A Coaching Power Tool created by Colin Batchelor
(Wellness Coach, UNITED KINGDOM)
Many people want to move from the place they find themselves to a new location/situation. They may well know where that location/situation is or they may just know that they want to move, but be unsure of the ‘to where’. However for a number of reasons they don’t take that movement, they resist taking that movement.
The resistance can take many forms and can have a variety of causes, if can have a mild impact on someone’s life or it can in extreme circumstances have a dramatic and dangerous affect.
Movement is a process built on awareness and understanding. Awareness of where the client is now, awareness of the journey they need to make. Understanding of how they reached that ‘here and now’ point and what steps they need to take in order to take action, experience movement and start their journey to a better place.
This power tool will look in detail at what forms resistance can take, how it comes about and grows, the risks and dangers associated with resistance as well as the occasions where resistance is actually a useful position to hold. The tool will also look at movement, what we mean by movement, how we can define it, how we can work towards it and how we can manage it and ensure that once we have started in movement we can continue away from the resistance and towards our goal.
The dictionary definitions for Resistance and movement are:
Resistance: The act or power of resisting, opposing, or withstanding. The opposition offered by one thing to another.
Movement: A change of position or location. Actions or activities, as of a person or a body of persons
After a brainstorming exercise I listed some feelings and emotions associated with Resistance and movement.
Resistance: Static, irrational, fear, stopping, blocks, isolation, block, impeding
Movement: Progress, success, achievement, rational, positive, optimistic, travel, mobility, action
So we have negative emotions and thoughts linked in with resistance and positive emotions and thoughts linked in with movement.
I can’t move, I won’t move
Resistance to movement can manifest itself in a number of ways. Often the client will raise a series of arguments or hold a position that they believe present a good reason as to why they cannot take movement.
- What if. The client will have a number of scenarios, these will all be preceded with what if, ‘What if this doesn’t work?’, ‘What if this or that happens?’, ‘What if I have a better offer’ etc
- They have a specific reason not to move, this is often linked to an underlying belief
- They have a specific and identifiable fear. This can be rational, based on past experience, or irrational, sometimes based on an underlying belief. A fear can be based on the known or the unknown.

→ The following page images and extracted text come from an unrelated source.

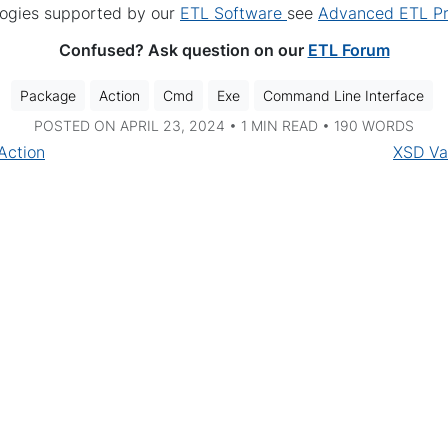
logies supported by our
ETL Software
see
Advanced ETL Pr
Confused? Ask question on our
ETL Forum
Package
Action
Cmd
Exe
Command Line Interface
POSTED ON APRIL 23, 2024 • 1 MIN READ • 190 WORDS
Action
XSD Va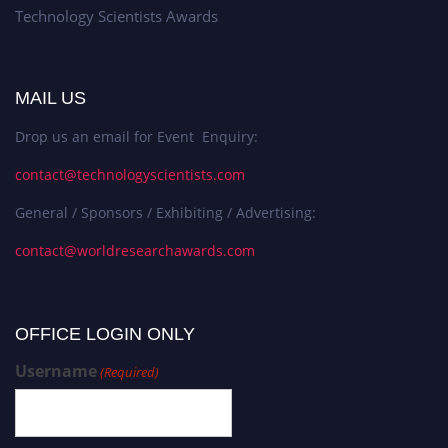
Technology Scientists Awards
MAIL US
Drop us an email for Event Enquiry:
contact@technologyscientists.com
General / Sponsors / Exhibiting / Advertising:
contact@worldresearchawards.com
OFFICE LOGIN ONLY
Username
(Required)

- There can be occasions where lack of movement is actually a good and desirable thing. However this not clear at the time of our initial meeting with our client and initially this may present itself in a negative way.
Where to begin?
Our job as a coach is to move our client to a position where they take action, to do this we can deploy and use a number of tools. I will now look at some of these tools and see how they can address the resistance to movement that our clients can face.
Create and hold the space:
We need to create a space where our client feels comfortable and safe. A safe space will help them think about their beliefs, their desire to take action and give then a stable place from which they can talk about their fears and their resistance to movement. We need to hold that space for every session the client attends and we need to be focused on not letting this slip into a place of being ‘too relaxed’, because this will be seen by the client, who could then suffer some uncertainty.
Giving space and time:
We need to allow the client space in which to speak, think and question. We must ensure that we do not judge, react or jump to conclusions about anything they say. Their beliefs around why they cannot take action, why they are in resistance are all valid and they must have space to express them for us both to hear.
Active Listening and powerful questioning:
Our listening needs to focus laser like onto our client, we need to hear not only what is actually said, but what is not said, what is implied and what is hinted at. If we are physically with our client then we need our body language to be open and responsive whilst monitoring our clients. There are many subtle clues offered in any conversation and we must use our active listening skills fully to make sure we miss none of them.
Our questioning must be powerful and focused; we must avoid giving opinions and offering advice. Our job is not to offer advice, but to hold a space in which our client feels free to offer their own advice to themselves, evaluate that advice and decides if its advice they should follow. Our questioning needs to come from a powerful place. We need not feel threatened by the ‘tyranny of powerful questions’ we need to be in a calm and relaxed place where we can focus wholly and without distractions. As coaches we need to allow our intuition to work freely with our clients and it is from the place of confidence (and not arrogance) and intuition that we can ask powerful questions.